I fondi sono soprattutto destinati a garantire la continuità del funzionamento dello Stato ucraino nella lotta contro l'occupazione russa delle regioni sudorientali del Paese. 17 miliardi di euro saranno aiuti a fondo perduto, mentre 33 miliardi saranno concessi sotto forma di prestiti a basso interesse garantiti dagli Stati UE. L'accordo appena firmato copre gli anni fino al 2027 e non è collegato ai negoziati di adesione avviati da Bruxelles con l'Ucraina all'inizio di quest'anno.
Inoltre, l'aiuto finanziario attuale sarà concesso a condizione che l'Ucraina continui a rispettare efficaci meccanismi democratici come un sistema parlamentare multipartitico, lo stato di diritto e la tutela dei diritti umani.
Le modifiche concordate riguarderanno quindici settori, tra cui energia, agricoltura, trasporti, trasformazione ecologica e digitale, ma anche aziende statali e finanze pubbliche. Il sostegno dipenderà inoltre dal mantenimento dell'indipendenza giudiziaria, dal rafforzamento della riforma della pubblica amministrazione e dalla lotta alla corruzione — soprattutto a livelli elevati — e al riciclaggio di denaro.
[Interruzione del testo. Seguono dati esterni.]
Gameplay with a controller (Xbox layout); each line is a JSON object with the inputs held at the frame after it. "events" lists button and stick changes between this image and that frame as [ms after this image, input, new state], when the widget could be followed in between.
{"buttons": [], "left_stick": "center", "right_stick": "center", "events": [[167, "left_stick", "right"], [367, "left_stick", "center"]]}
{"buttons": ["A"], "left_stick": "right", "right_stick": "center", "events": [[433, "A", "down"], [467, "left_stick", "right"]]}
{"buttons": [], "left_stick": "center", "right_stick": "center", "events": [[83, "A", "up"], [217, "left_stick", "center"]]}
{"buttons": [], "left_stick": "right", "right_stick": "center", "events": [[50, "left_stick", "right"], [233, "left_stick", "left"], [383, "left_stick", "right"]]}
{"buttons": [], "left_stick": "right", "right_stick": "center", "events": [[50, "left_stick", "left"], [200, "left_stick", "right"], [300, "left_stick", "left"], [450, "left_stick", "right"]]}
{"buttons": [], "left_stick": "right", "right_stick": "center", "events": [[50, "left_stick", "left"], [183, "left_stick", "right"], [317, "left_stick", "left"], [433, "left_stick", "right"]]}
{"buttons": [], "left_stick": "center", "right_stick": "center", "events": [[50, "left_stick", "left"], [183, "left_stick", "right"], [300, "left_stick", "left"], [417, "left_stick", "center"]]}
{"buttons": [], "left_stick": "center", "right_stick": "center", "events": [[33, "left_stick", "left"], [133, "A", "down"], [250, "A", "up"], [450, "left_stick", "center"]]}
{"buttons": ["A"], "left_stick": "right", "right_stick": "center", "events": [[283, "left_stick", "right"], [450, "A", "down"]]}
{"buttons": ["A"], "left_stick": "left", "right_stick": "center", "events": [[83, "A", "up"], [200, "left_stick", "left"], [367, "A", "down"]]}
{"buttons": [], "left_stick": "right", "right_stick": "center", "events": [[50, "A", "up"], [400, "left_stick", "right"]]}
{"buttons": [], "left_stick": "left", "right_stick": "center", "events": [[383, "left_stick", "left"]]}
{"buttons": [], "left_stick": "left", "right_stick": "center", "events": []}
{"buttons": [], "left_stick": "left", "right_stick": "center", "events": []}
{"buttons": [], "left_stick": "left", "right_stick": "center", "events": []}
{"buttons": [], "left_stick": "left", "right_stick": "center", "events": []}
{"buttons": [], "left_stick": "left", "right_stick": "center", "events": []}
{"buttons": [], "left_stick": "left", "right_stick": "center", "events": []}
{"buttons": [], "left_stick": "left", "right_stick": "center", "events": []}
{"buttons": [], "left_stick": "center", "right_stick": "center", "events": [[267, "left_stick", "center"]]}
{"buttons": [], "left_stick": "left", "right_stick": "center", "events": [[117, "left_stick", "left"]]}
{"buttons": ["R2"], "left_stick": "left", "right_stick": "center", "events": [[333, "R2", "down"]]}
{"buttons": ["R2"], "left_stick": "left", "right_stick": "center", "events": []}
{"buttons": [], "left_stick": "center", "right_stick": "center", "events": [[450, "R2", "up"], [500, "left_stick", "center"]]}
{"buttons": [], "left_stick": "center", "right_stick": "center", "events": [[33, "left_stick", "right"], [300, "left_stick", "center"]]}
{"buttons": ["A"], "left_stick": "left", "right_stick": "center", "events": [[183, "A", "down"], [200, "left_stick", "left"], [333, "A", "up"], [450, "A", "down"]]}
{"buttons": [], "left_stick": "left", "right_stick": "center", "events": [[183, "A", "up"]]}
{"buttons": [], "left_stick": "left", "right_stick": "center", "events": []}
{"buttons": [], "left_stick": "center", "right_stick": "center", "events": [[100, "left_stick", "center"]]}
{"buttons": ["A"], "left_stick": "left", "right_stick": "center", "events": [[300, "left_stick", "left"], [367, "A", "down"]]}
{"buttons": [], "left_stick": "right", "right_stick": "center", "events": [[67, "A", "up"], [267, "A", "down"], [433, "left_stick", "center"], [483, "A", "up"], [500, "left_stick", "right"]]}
Questo percorso di miglioramento risponde alle critiche e alle preoccupazioni in vari Paesi UE riguardo alla carenza di controllo statale e alla possibile corruzione nell'apparato governativo ucraino. Nel settore agricolo si guarda in particolare alla privatizzazione delle ex cooperative agricole e al (ancora difficoltoso) accesso degli investimenti esteri nell'acquisto di terreni agricoli. I fondi sono inoltre destinati a migliorare il sistema giudiziario e la creazione di un catasto.